MUMBAI: The advertising world is having its own artificial intelligence moment and it’s paying dividends. Even as geopolitical tensions simmer, oil prices remain elevated and consumer confidence wavers across major economies, the global advertising industry is proving remarkably difficult to slow down. In fact, it’s accelerating.
WPP Media has upgraded its global advertising growth forecast for 2026 to 8.9 per cent, up sharply from the 7.1 per cent it projected just six months ago, signalling that the industry’s AI-fuelled boom is gathering pace rather than cooling off.
According to the latest edition of WPP Media’s This Year Next Year Global Midyear Forecast, worldwide advertising revenue excluding US political advertising is now expected to reach a staggering $1.3 trillion by the end of 2026.
The driving force behind the upgrade is an investment cycle unlike anything the industry has witnessed before.
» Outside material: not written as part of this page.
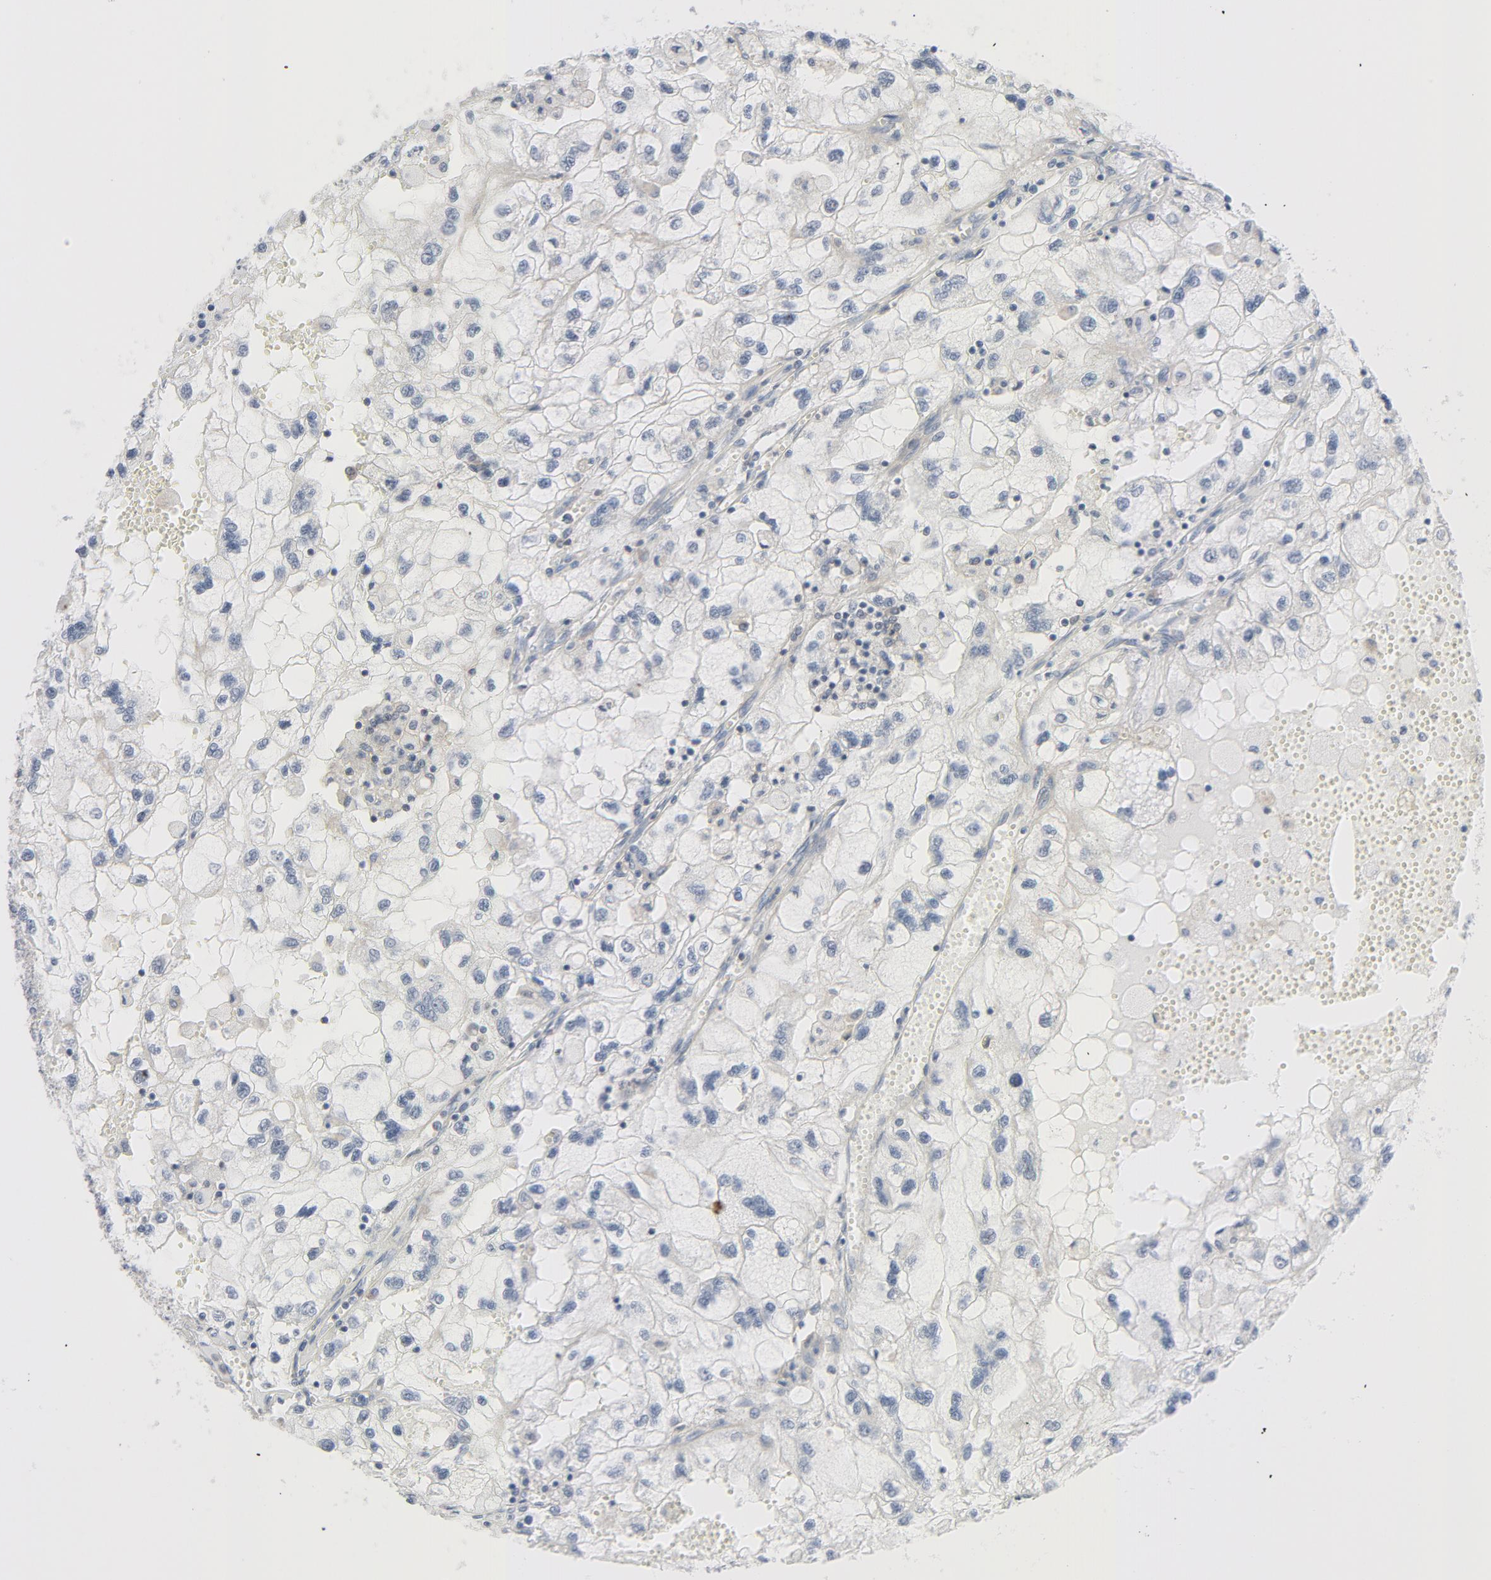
{"staining": {"intensity": "negative", "quantity": "none", "location": "none"}, "tissue": "renal cancer", "cell_type": "Tumor cells", "image_type": "cancer", "snomed": [{"axis": "morphology", "description": "Normal tissue, NOS"}, {"axis": "morphology", "description": "Adenocarcinoma, NOS"}, {"axis": "topography", "description": "Kidney"}], "caption": "The image shows no staining of tumor cells in renal cancer (adenocarcinoma).", "gene": "TSG101", "patient": {"sex": "male", "age": 71}}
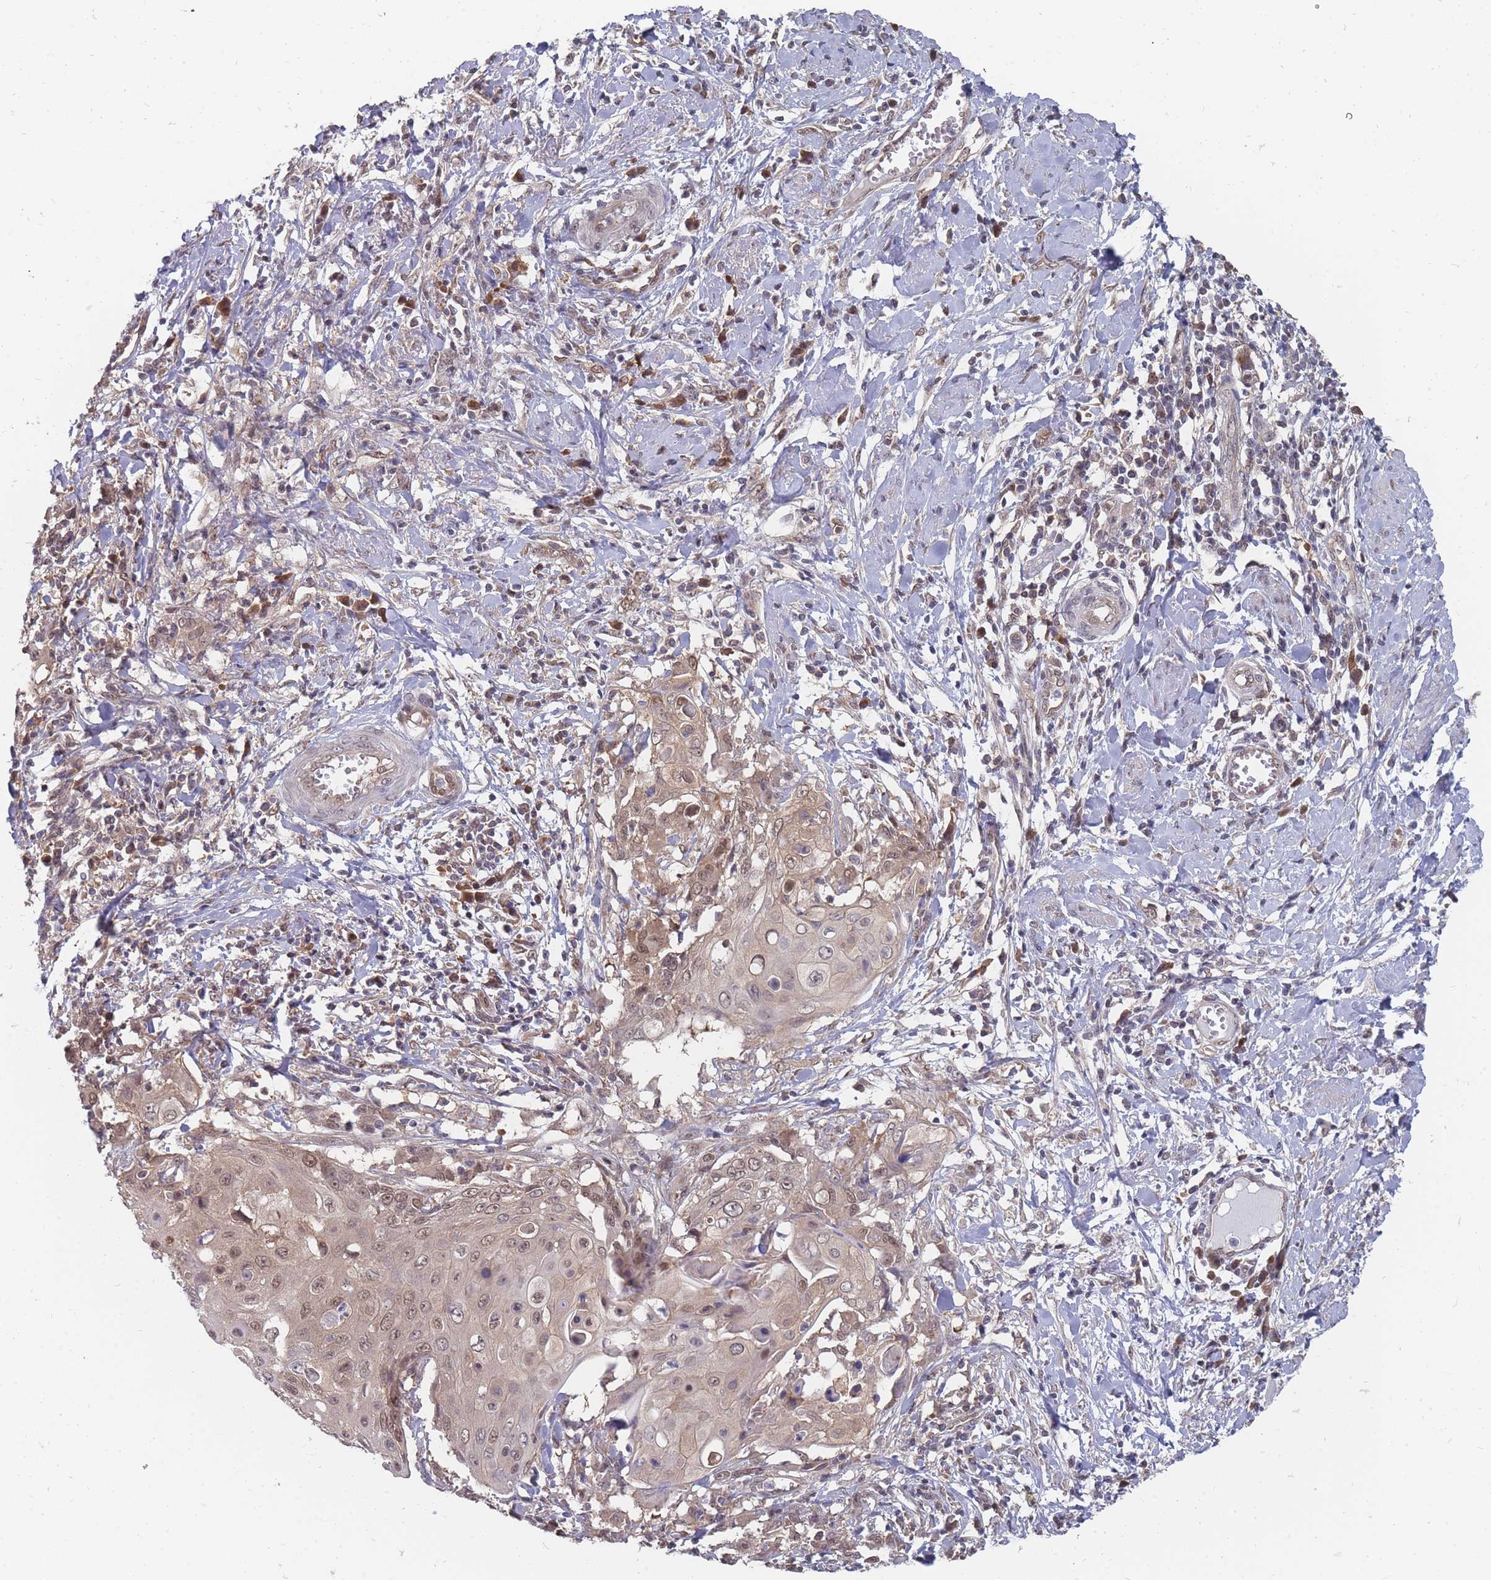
{"staining": {"intensity": "weak", "quantity": ">75%", "location": "cytoplasmic/membranous,nuclear"}, "tissue": "cervical cancer", "cell_type": "Tumor cells", "image_type": "cancer", "snomed": [{"axis": "morphology", "description": "Squamous cell carcinoma, NOS"}, {"axis": "topography", "description": "Cervix"}], "caption": "Cervical cancer (squamous cell carcinoma) stained for a protein (brown) shows weak cytoplasmic/membranous and nuclear positive positivity in about >75% of tumor cells.", "gene": "NKD1", "patient": {"sex": "female", "age": 39}}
AI-native companies are pouring money into marketing, while established brands are increasingly using artificial intelligence across operations, creating fresh demand for advertising at scale. Adding to the momentum are Asia-based brands that are expanding overseas as domestic consumption softens.
The result is a historic shift. WPP Media estimates advertising’s share of global GDP will reach its highest level since 1999, overtaking even the peak of the dot-com era in 2000. Unlike that period, however, today’s spending surge is being powered by measurable business outcomes and performance-driven marketing rather than speculative brand-building.
The report also highlights how concentrated the advertising ecosystem has become. Alphabet, Meta and Amazon now account for 57.6 per cent of global advertising revenue outside China, underscoring the dominance of digital platforms. Traditional media groups, once the industry’s biggest gatekeepers, no longer feature among the world’s 10 largest advertising sellers.
Social media continues to lead content-driven advertising growth, although WPP expects the pace to moderate from 2027 as engagement levels plateau, regulators tighten age-related access rules and AI chatbots begin competing more aggressively for consumer attention.
Search, meanwhile, is entering a transformative new chapter. Traditional and generative search combined are projected to account for 21.8 per cent of global advertising revenue in 2026. Generative search alone is expected to explode from $5.1 billion next year to more than $100 billion by 2030 making it the fastest-growing advertising channel the industry has ever seen.
Content-driven advertising revenue has also been revised upwards, with the segment now forecast to reach $720.2 billion in 2026, representing annual growth of 8.2 per cent. While gaming, streaming television and social media continue to expand rapidly, traditional linear television and audio are expected to remain largely flat.
Looking further ahead, WPP Media believes brands will increasingly seek refuge in trusted, premium environments as the internet becomes more AI-mediated. Streaming television, live sports, cinema, premium publishing and out-of-home advertising are expected to play a bigger role in building brand trust and visibility in an era where algorithms, chatbots and short-form content dominate consumer attention.
For an industry that has spent decades chasing eyeballs, the next gold rush may be less about finding audiences and more about finding certainty in an increasingly automated world.